Example:
Original
+----------+------------+----------+------+
|EmployeeID|EmployeeName|Department|Salary|
+----------+------------+----------+------+
| 1| John Doe| Finance| 55000|
| 2| Jane Smith| IT| 75000|
| 3| Sam Brown| HR| 55000|
| 4| Emily Davis| IT| 80000|
+----------+------------+----------+------+
result
+----------+------------+----------+------+
|EmployeeID|EmployeeName|Department|Salary|
+----------+------------+----------+------+
| 2| Jane Smith| IT| 75000|
| 4| Emily Davis| IT| 80000|
+----------+------------+----------+------+
Python Code:
from pyspark.sql import SparkSession
from pyspark.sql import functions as F
# Initialize a Spark session
spark = SparkSession.builder.appName("EmployeeDF").getOrCreate()
# Sample employee data with duplicate Salary
employee_data = [
(1, "John Doe", "Finance", 55000),
(2, "Jane Smith", "IT", 75000),
(3, "Sam Brown", "HR", 55000),
(4, "Emily Davis", "IT", 80000)
]
# Define the schema and create the DataFrame
schema = ["EmployeeID", "EmployeeName", "Department", "Salary"]
employee_df = spark.createDataFrame(employee_data, schema)

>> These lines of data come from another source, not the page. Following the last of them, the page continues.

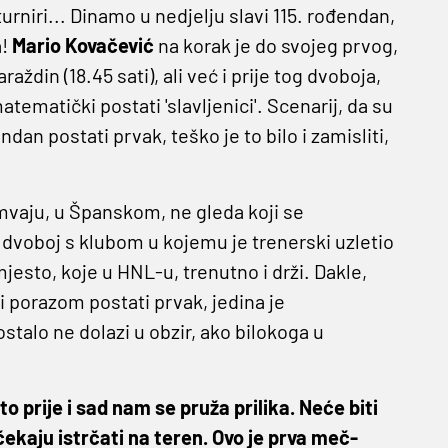
urniri... Dinamo u nedjelju slavi 115. rođendan,
a!
Mario Kovačević
na korak je do svojeg prvog,
ždin (18.45 sati), ali već i prije tog dvoboja,
tematički postati 'slavljenici'. Scenarij, da su
ndan postati prvak, teško je to bilo i zamisliti,
mvaju, u Španskom, ne gleda koji se
dvoboj s klubom u kojemu je trenerski uzletio
mjesto, koje u HNL-u, trenutno i drži. Dakle,
i porazom postati prvak, jedina je
stalo ne dolazi u obzir, ako bilokoga u
 prije i sad nam se pruža prilika. Neće biti
ekaju istrčati na teren. Ovo je prva meč-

# Show the original DataFrame
print("Original DataFrame:")
employee_df.show()
# Step 1: Group by salary and count occurrences
salary_counts = employee_df.groupBy("Salary").count()

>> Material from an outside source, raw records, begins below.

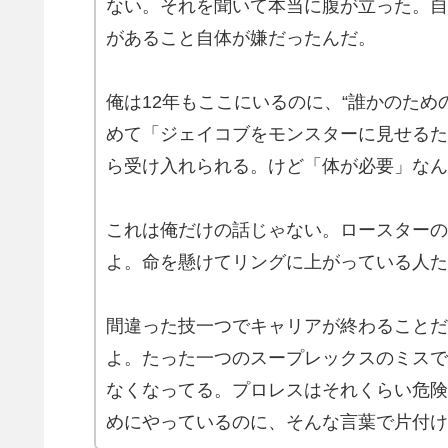
ない。それを聞いて本当に腹が立った。自
があること自体が嫌だったんだ。
俺は12年もここにいるのに、“誰かのため
めて「ジェイコブをモンスターに見せるた
ら受け入れられる。けど「体が必要」なん
これは俺だけの話じゃない。ロースターの
よ。命を懸けてリングに上がっている人た
間違った技一つでキャリアが終わることだ
よ。たった一つのスープレックスのミスで
なくなってる。プロレスはそれくらい危険
めにやっているのに、そんな言葉で片付け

# Step 2: Filter out salaries that have more than 1 occurrence (i.e., duplicates)
unique_salaries = salary_counts.filter(F.col("count") == 1).select("Salary")
# Step 3: Join back with the original DataFrame to get rows with unique salaries
result_df = employee_df.join(unique_salaries, on="Salary", how="inner")
# Show the resulting DataFrame with only unique salary records
print("DataFrame after removing duplicate salary records:")
result_df.show()
Explanation:
- Group by Salary and count: We first group the data by the
Salary
column and count how many times each salary appears. - Filter: We filter to keep only the salaries that appear once (
count == 1
), which removes duplicates. - Join: Finally, we join back to the original DataFrame to keep only the rows with unique salaries.